■ **EXCERPTED TEXT**:

The test predicts the likelihood of developing bone metastasis and identifies breast cancer patients that would benefit from adjuvant clodronate, thus greatly improving their survival.
Developed by Inbiomotion, a spin-off from IRB Barcelona and ICREA, the test has been successfully assayed in two clinical trials, involving a total of 6,500 patients.
The use of the MAF Test® as a selection criterion for clodronate treatment could save the lives of some 15,000 women a year in Europe and the US.
Approximately 1 in 8 women will develop breast cancer, and in 15% of these patients, it will spread to the bone. Although breast cancer has a high survival rate, of around 85%, the prognosis worsens considerably in patients with metastasis.
Inbiomotion, the spin-off from IRB Barcelona and ICREA founded by Dr. Roger Gomis, has developed a test that predicts the likelihood of a breast cancer patient developing bone metastasis and, at the same time, determines whether this person would benefit from adjuvant treatment with clodronate.
According to the results of the two clinical trials, patients with MAF-negative tumours (around 80% of the total number) who were treated with clodronate had a 30% improvement in disease-free survival and a 41% lower risk of death than untreated individuals. In contrast, patients with MAF-positive tumours did not have any benefit from clodronate treatment. Belonging to the biphosphonate class of drugs, clodronate is commonly used to treat osteoporosis. Its use in humans has been widely studied and it is safe and shows minimal toxicity.

■ **DATA**:

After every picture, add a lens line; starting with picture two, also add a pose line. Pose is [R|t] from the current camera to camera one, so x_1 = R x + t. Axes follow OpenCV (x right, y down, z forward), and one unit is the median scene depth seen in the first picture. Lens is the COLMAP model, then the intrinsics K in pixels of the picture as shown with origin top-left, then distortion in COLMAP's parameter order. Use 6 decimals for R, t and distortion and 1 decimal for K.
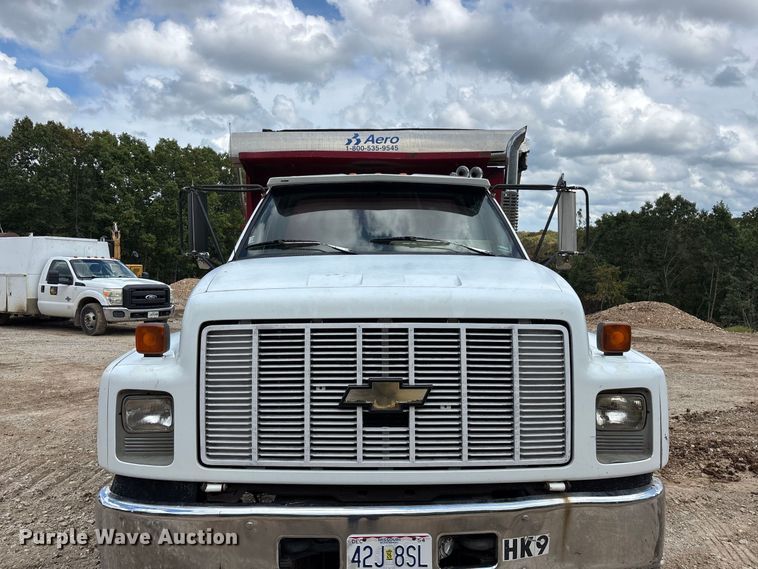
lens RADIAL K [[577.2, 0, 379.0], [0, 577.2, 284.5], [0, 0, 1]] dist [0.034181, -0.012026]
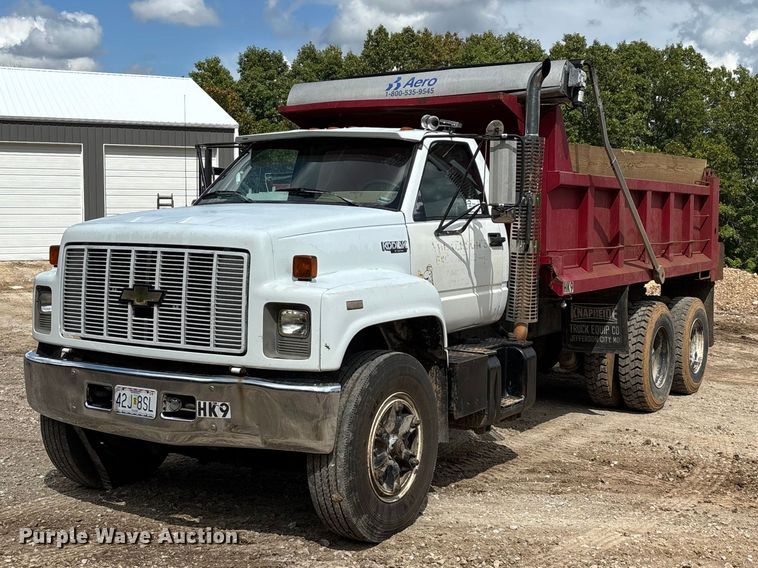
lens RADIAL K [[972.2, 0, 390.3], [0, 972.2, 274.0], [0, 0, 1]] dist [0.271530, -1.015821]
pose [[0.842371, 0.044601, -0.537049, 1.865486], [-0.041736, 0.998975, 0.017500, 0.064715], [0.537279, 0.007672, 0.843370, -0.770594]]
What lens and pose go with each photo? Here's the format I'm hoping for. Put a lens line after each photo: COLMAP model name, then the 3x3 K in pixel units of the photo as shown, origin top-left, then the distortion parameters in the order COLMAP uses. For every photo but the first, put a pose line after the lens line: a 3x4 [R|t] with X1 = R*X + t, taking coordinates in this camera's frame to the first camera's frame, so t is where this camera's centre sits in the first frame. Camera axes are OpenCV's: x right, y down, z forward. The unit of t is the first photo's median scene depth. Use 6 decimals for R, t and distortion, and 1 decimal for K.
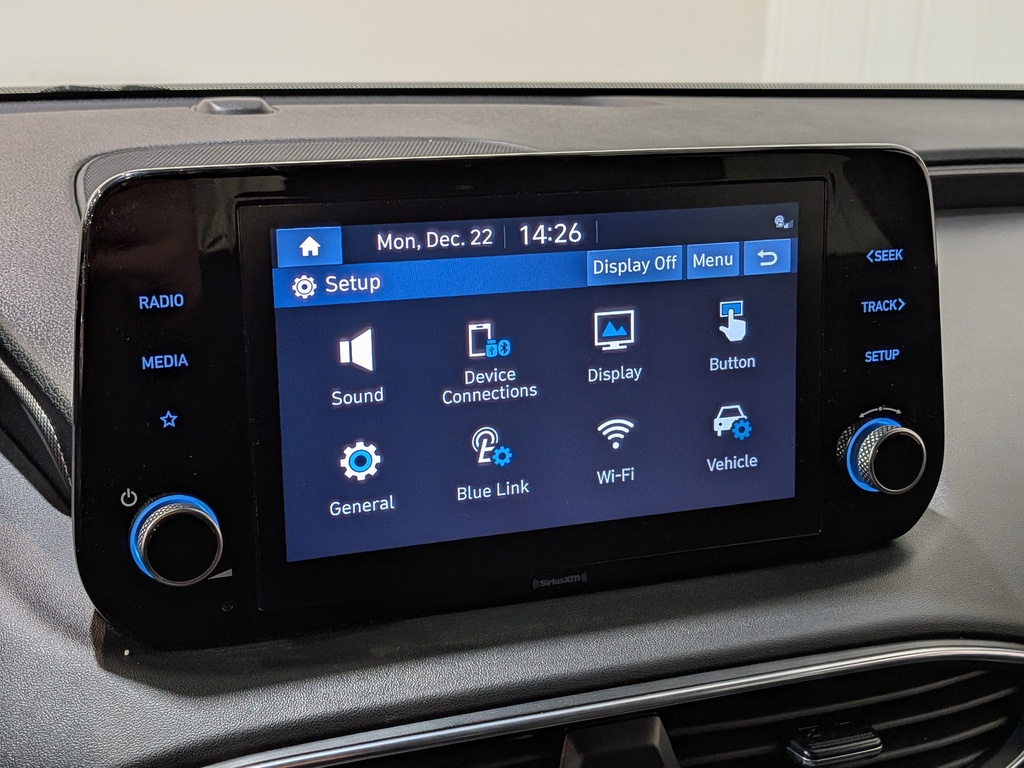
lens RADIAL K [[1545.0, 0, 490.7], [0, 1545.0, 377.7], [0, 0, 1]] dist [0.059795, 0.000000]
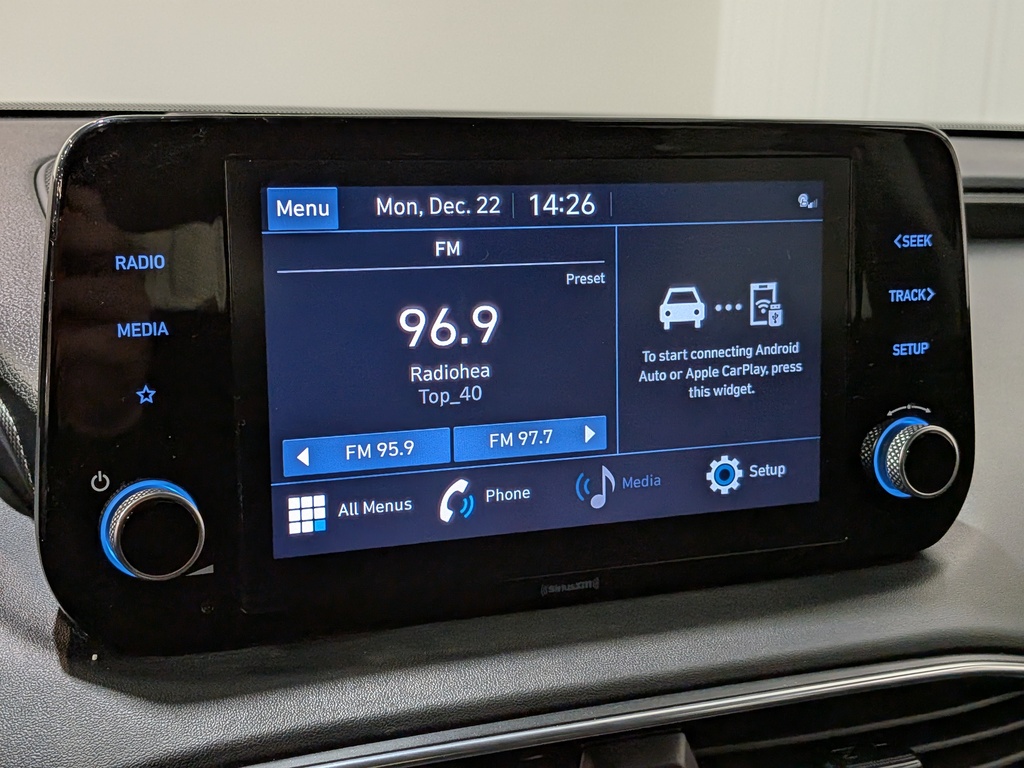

■ **YOUR OBJECTIVE**: Continue the article above on the MAF Test for breast cancer bone metastasis, picking up after its final sentence.

■ **RESULT OF THIS EXERCISE**:
The results of the second clinical trial have recently been published in the Journal of National Cancer Institute, Cancer Spectrum. "This clinical trial confirms our previous results and the use of the MAF Test® as a unique tool for the personalised treatment of early-stage breast cancer,” says Dr. Joël Jean-Mairet, Executive Chairman of the Board of Inbiomotion. “More than 700,000 people are diagnosed with early-stage breast cancer in Europe and the US every year, and improving their treatment options through personalised medicine is an important goal," he adds.
The MAF gene and its role in breast cancer
The MAF gene acts like an orchestra conductor, activating and blocking a large number of genes, and it plays a key role in breast cancer metastasis, particularly in the spread to the bone. It regulates processes such as cell survival, the initiation of metastasis, metabolic rewiring, and also adhesion to cells from the bone marrow, and the formation of osteoclasts, a cell type responsible for remodelling bone.
“It has been some time since we identified MAF as a key target for breast cancer metastasis in the lab. This study confirms that the combined use of chemotherapy and bone-modifying drugs has a crucial impact on the survival of MAF-negative patients and we are working to get the MAF test® adopted in clinical practise and for it to be commonly used in hospitals and medical centres,” says Dr. Gomis, ICREA researcher and head of the Growth Control and Cancer Metastasis lab at IRB Barcelona.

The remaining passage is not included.